Summer sun safety reminders amid Skin Cancer Awareness Month

ST. JOSEPH, Mo. (News-Press NOW) -- Of the different types of cancer, skin cancer is seen as one of the most common, according to the Skin Cancer Foundation.
Every year, over 5 million people are diagnosed with skin cancer in the U.S.
With summer on the horizon and May being known as Skin Cancer Awareness Month, officials are providing insight to ways people can stay safe and recognize any red flags.
The most dangerous form of skin cancer is melanoma, which results from melanocytes- or- the cells that produce melanin and give skin its pigment.
"The melanomas can metastasize," U.S. Dermatology Partners St. Joseph Nurse Practitioner Danielle Berg said. "If you see a lesion that is dark or changing color, then certainly those are the ones we want to see. But they also can go internally as well. So those with melanoma we follow pretty closely for five years generally after a melanoma removal."
Melanoma is known as the most dangerous because it can rapidly spread to other parts of the body. It can appear either as new growth or an existing mole.

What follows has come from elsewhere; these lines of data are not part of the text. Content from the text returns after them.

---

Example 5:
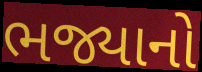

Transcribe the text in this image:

ભજ્યાનોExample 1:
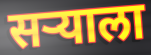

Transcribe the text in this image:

सऱ्याला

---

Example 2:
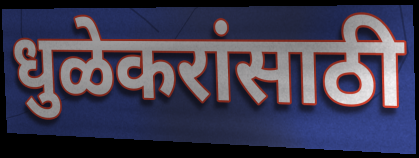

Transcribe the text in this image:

धुळेकरांसाठी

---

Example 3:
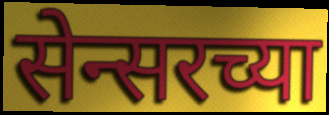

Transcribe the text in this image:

सेन्सरच्या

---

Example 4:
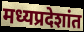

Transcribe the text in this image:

मध्यप्रदेशांत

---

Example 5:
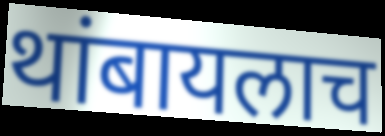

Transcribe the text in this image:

थांबायलाच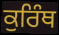
ਕੁਰਿੰਥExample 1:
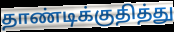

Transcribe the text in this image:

தாண்டிக்குதித்து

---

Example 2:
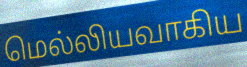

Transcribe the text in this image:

மெல்லியவாகிய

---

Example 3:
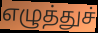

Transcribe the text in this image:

எழுத்துச்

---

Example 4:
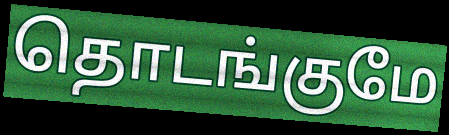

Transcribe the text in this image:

தொடங்குமே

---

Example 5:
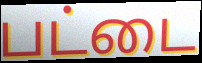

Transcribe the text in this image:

பட்டை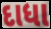
દાધાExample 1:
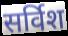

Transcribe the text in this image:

सर्विश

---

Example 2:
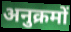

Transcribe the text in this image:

अनुक्रमों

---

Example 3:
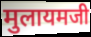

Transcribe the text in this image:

मुलायमजी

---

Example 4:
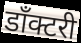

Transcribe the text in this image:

डाँक्टरी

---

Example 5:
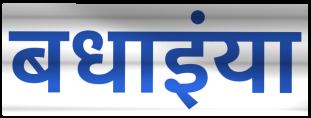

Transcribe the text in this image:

बधाइंया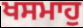
ਖਸਮਾਹੁ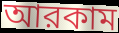
আরকামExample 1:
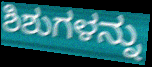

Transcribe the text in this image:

ಶಿಶುಗಳನ್ನು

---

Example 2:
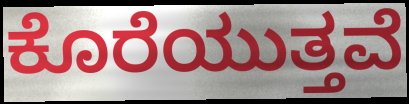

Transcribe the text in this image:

The best practice to get tested early on and practice safety measures such as applying sun screen on days with higher UV rays.
"Avoid use of tanning beds, use sunscreen with higher SPF and just trying to stay out inside during the really high UV times of the day," Mosaic Director of Oncology Dana McDaniel said. "Using hats, using and sunglasses, those will all help and minimize some cancer of the skin."

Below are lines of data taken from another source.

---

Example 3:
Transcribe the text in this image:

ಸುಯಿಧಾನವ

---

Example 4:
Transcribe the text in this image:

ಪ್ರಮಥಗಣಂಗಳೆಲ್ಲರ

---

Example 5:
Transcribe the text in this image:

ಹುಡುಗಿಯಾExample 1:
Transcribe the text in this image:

Deb Singleton, a St. Joseph resident, has had three different types of cancer three different times.
"Some of them have said to me, why are you having this third cancer?" Singleton said. "And some people even think god's punishing them. That's just. No, he's not. Life is life."
Regardless of diagnoses, Singleton says there's one thing patients should do.
"You keep fighting, while you're here on this earth, you've got a purpose." Singleton said. "Good things happen to good people. Good things happen to bad people, and vice versa. But my family has been very supportive and always there for me."